**Task item**
Take from the records below each line that holds "Santo".

[Data records]
-*-
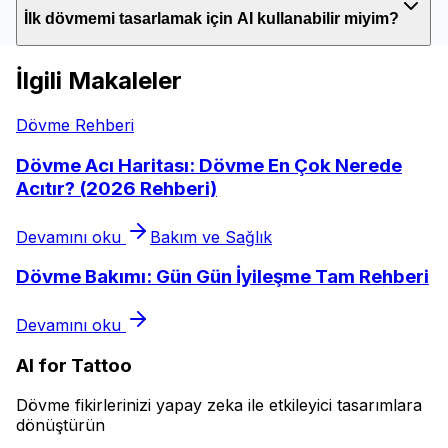
İlk dövmemi tasarlamak için AI kullanabilir miyim?
İlgili Makaleler
Dövme Rehberi
Dövme Acı Haritası: Dövme En Çok Nerede
Acıtır? (2026 Rehberi)
Devamını oku
Bakım ve Sağlık
Dövme Bakımı: Gün Gün İyileşme Tam Rehberi
Devamını oku
AI for Tattoo
Dövme fikirlerinizi yapay zeka ile etkileyici tasarımlara
dönüştürün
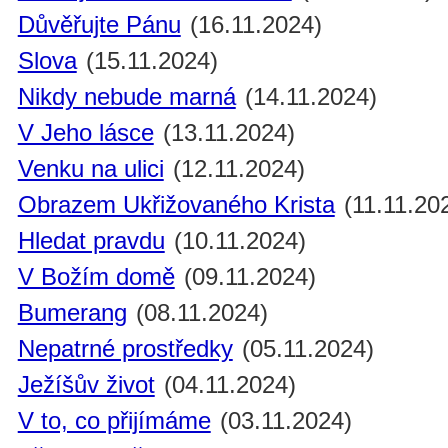
Důvěřujte Pánu
(16.11.2024)
Slova
(15.11.2024)
Nikdy nebude marná
(14.11.2024)
V Jeho lásce
(13.11.2024)
Venku na ulici
(12.11.2024)
Obrazem Ukřižovaného Krista
(11.11.20
Hledat pravdu
(10.11.2024)
V Božím domě
(09.11.2024)
Bumerang
(08.11.2024)
Nepatrné prostředky
(05.11.2024)
Ježíšův život
(04.11.2024)
V to, co přijímáme
(03.11.2024)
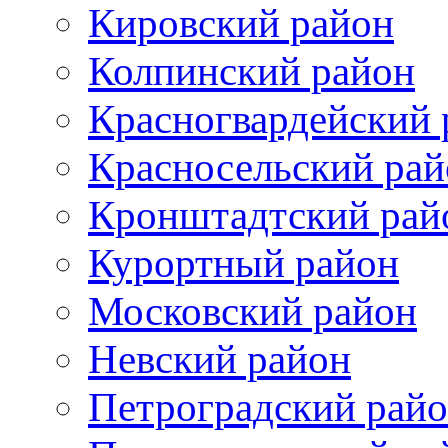
Кировский район
Колпинский район
Красногвардейский 
Красносельский рай
Кронштадтский рай
Курортный район
Московский район
Невский район
Петроградский рай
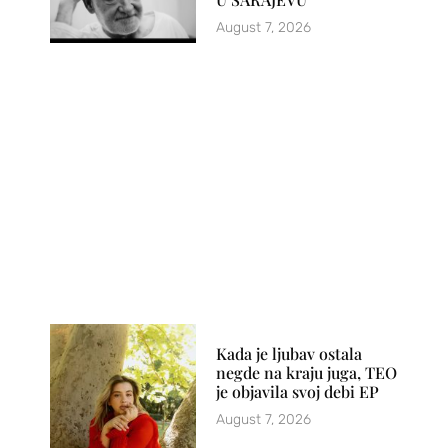
August 7, 2026
Kada je ljubav ostala
negde na kraju juga, TEO
je objavila svoj debi EP
August 7, 2026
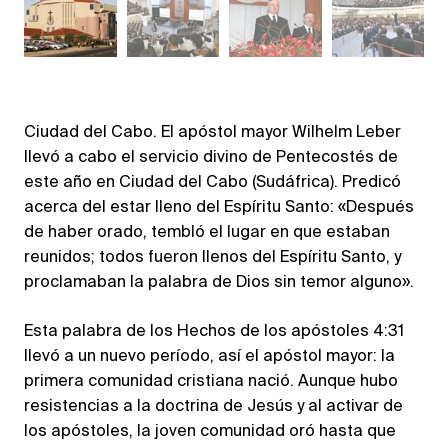
Ciudad del Cabo. El apóstol mayor Wilhelm Leber
llevó a cabo el servicio divino de Pentecostés de
este año en Ciudad del Cabo (Sudáfrica). Predicó
acerca del estar lleno del Espíritu Santo: «Después
de haber orado, tembló el lugar en que estaban
reunidos; todos fueron llenos del Espíritu Santo, y
proclamaban la palabra de Dios sin temor alguno».
Esta palabra de los Hechos de los apóstoles 4:31
llevó a un nuevo período, así el apóstol mayor: la
primera comunidad cristiana nació. Aunque hubo
resistencias a la doctrina de Jesús y al activar de
los apóstoles, la joven comunidad oró hasta que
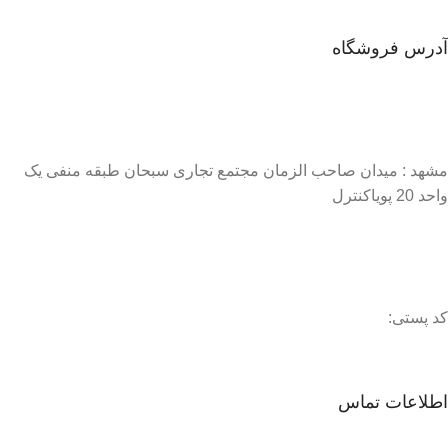
آدرس فروشگاه
مشهد : میدان صاحب الزمان مجتمع تجاری سبحان طبقه منفی یک
واحد 20 پویاکنترل
کد پستی:
اطلاعات تماس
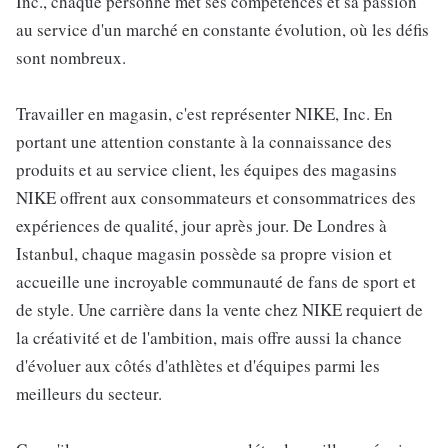
Inc., chaque personne met ses compétences et sa passion
au service d'un marché en constante évolution, où les défis
sont nombreux.
Travailler en magasin, c'est représenter NIKE, Inc. En
portant une attention constante à la connaissance des
produits et au service client, les équipes des magasins
NIKE offrent aux consommateurs et consommatrices des
expériences de qualité, jour après jour. De Londres à
Istanbul, chaque magasin possède sa propre vision et
accueille une incroyable communauté de fans de sport et
de style. Une carrière dans la vente chez NIKE requiert de
la créativité et de l'ambition, mais offre aussi la chance
d'évoluer aux côtés d'athlètes et d'équipes parmi les
meilleurs du secteur.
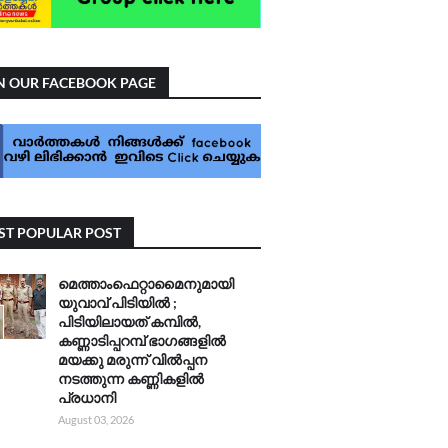
N OUR FACEBOOK PAGE
T POPULAR POST
മെത്താംഫെറ്റാമൈനുമായി
യുവാവ് പിടിയിൽ ;
പിടിയിലായത് കമ്പിൽ,
കണ്ണാടിപ്പറമ്പ് ഭാഗങ്ങളിൽ
മയക്കു മരുന്ന് വിൽപ്പന
നടത്തുന്ന കണ്ണികളിൽ
പ്രധാനി
August 03, 2026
-*-
**Written answer**
acerca del estar lleno del Espíritu Santo: «Después
reunidos; todos fueron llenos del Espíritu Santo, y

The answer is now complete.